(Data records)

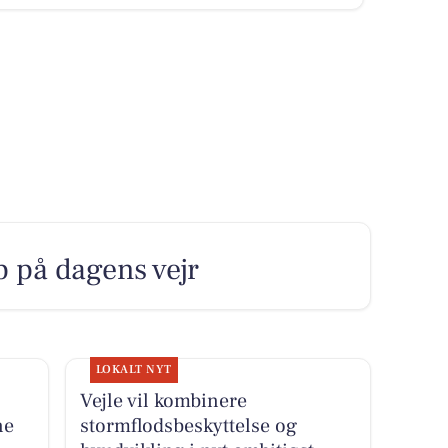
 på dagens vejr
LOKALT NYT
Vejle vil kombinere
ne
stormflodsbeskyttelse og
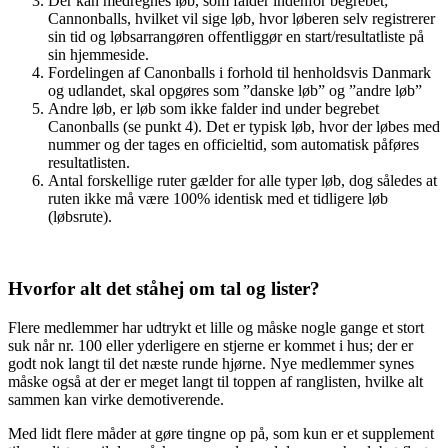
Der kan medregnes løb, som falder indenfor begrebet;
Cannonballs, hvilket vil sige løb, hvor løberen selv registrerer
sin tid og løbsarrangøren offentliggør en start/resultatliste på
sin hjemmeside.
Fordelingen af Canonballs i forhold til henholdsvis Danmark
og udlandet, skal opgøres som ”danske løb” og ”andre løb”
Andre løb, er løb som ikke falder ind under begrebet
Canonballs (se punkt 4). Det er typisk løb, hvor der løbes med
nummer og der tages en officieltid, som automatisk påføres
resultatlisten.
Antal forskellige ruter gælder for alle typer løb, dog således at
ruten ikke må være 100% identisk med et tidligere løb
(løbsrute).
Hvorfor alt det ståhej om tal og lister?
Flere medlemmer har udtrykt et lille og måske nogle gange et stort
suk når nr. 100 eller yderligere en stjerne er kommet i hus; der er
godt nok langt til det næste runde hjørne. Nye medlemmer synes
måske også at der er meget langt til toppen af ranglisten, hvilke alt
sammen kan virke demotiverende.
Med lidt flere måder at gøre tingne op på, som kun er et supplement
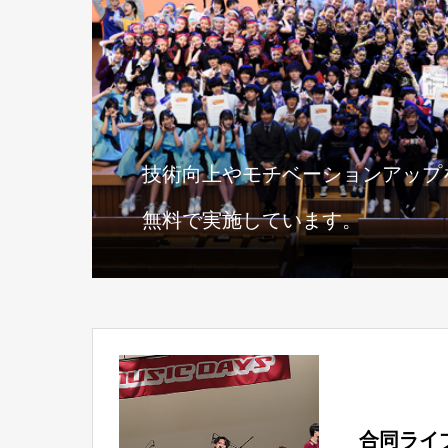
技術向上やモチベーションアップ
無料で実施しています。
合同ライブ「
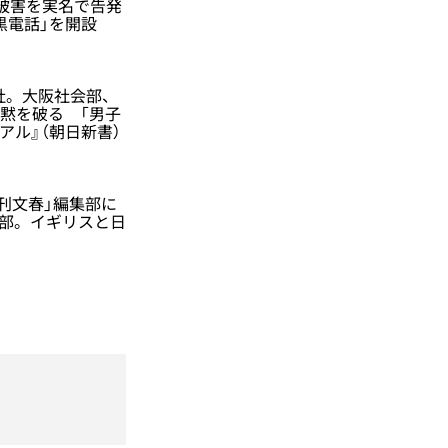
て被害を実名で告発
の黒電話」を開設
社。大阪社会部、
沈黙を破る 「男子
アル』（朝日新書）
刊文春」編集部に
集部。イギリスと日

--- TRY IT ---
Your task is to reproduce every record exactly while omitting the pictures.

--- EXERCISE SOLUTION ---
 på dagens vejr
LOKALT NYT
Vejle vil kombinere
ne
stormflodsbeskyttelse og
Der kan medregnes løb, som falder indenfor begrebet;
Cannonballs, hvilket vil sige løb, hvor løberen selv registrerer
sin tid og løbsarrangøren offentliggør en start/resultatliste på
sin hjemmeside.
Fordelingen af Canonballs i forhold til henholdsvis Danmark
og udlandet, skal opgøres som ”danske løb” og ”andre løb”
Andre løb, er løb som ikke falder ind under begrebet
Canonballs (se punkt 4). Det er typisk løb, hvor der løbes med
nummer og der tages en officieltid, som automatisk påføres
resultatlisten.
Antal forskellige ruter gælder for alle typer løb, dog således at
ruten ikke må være 100% identisk med et tidligere løb
(løbsrute).
Hvorfor alt det ståhej om tal og lister?
Flere medlemmer har udtrykt et lille og måske nogle gange et stort
suk når nr. 100 eller yderligere en stjerne er kommet i hus; der er
godt nok langt til det næste runde hjørne. Nye medlemmer synes
måske også at der er meget langt til toppen af ranglisten, hvilke alt
sammen kan virke demotiverende.
Med lidt flere måder at gøre tingne op på, som kun er et supplement
技術向上やモチベーションアップ
無料で実施しています。
合同ライブ「
て被害を実名で告発
の黒電話」を開設
社。大阪社会部、
沈黙を破る 「男子
アル』（朝日新書）
刊文春」編集部に
集部。イギリスと日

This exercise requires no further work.